Determination of Amlodipine Besilate and Azilsartan Medoxomil by UHPLC, HPTLC and Spectrophotometric Techniques

Abstract

Aims: To develop methods with complete validation according to ICH guidelines and to be applied for the determination of both drugs in laboratory prepared mixtures and in synthetic tablets.
 Study Design: Ultra high performance liquid chromatography (UHPLC), High performance thin layer chromatography (HPTLC) and visible spectrophotometric methods are developed for determination of amlodipine besilate and azilsartan medoxomil in laboratory-prepared mixtures and in synthetic tablets.
 Methodology: Two techniques have been developed for the simultaneous determination of amlodipine besilate and azilsartan medoxomil in pure form and synthetic tablets. The first was UHPLC in which separation was achieved on a C18 column using 0.1% o-phosphoric acid - acetonitrile - methanol (60:10:30, by volume) as mobile phase with detection at 243nm. The second was HPTLC where separation was performed on silica gel 60 F254 plates using chloroform- tolune-methanol-glacial acetic acid (7: 1.5: 1.5: 0.5 by volume) as a developing system and UV detection at 243nm. In addition, visible- spectrophotometric method was developed for determination of amlodipine besilate in presence of azilsartan medoxomil through formation of yellowish orange colored product after reaction of amlodipine besilate with anisaldehde in acid medium with λmax at 443 nm.

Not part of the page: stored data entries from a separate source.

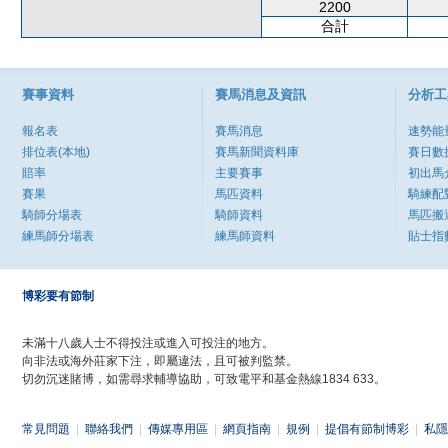
2200
合計
賽事資料
賽馬消息及資訊
分析工
報名表
賽馬消息
速勢能
排位表(本地)
賽馬新聞資料庫
賽日數
賠率
主要賽事
初出馬
賽果
馬匹資料
騎練配
騎師分場表
騎師資料
馬匹搬
練馬師分場表
練馬師資料
貼士指
博彩要有節制
未滿十八歲人士不得投注或進入可投注的地方。
向非法或海外莊家下注，即屬違法，且可被判監禁。
切勿沉迷賭博，如需尋求輔導協助，可致電平和基金熱線1834 633。
常見問題
|
聯絡我們
|
傳媒專用區
|
網頁指南
|
規例
|
提倡有節制博彩
|
私隱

 Results: UHPLC method was linear over the concentration ranges of 2-20 μg/ mL and 4-40 μg/ mL while HPTLC method was linear over the concentration ranges of 0.2 -4.0 μg/ spot and 0.5-8.0 μg/ spot for amlodipine besilate and azilsartan medoxomil, respectively. The visible spectrophotometric method was found to be valid over the concentration range of 10–80 μg/mL for amlodipine besilate.
 Conclusion: The proposed three techniques are rapid, accurate and precise, thus can be effectively applied for the routine estimation of both drugs in bulk and in their combined formulations.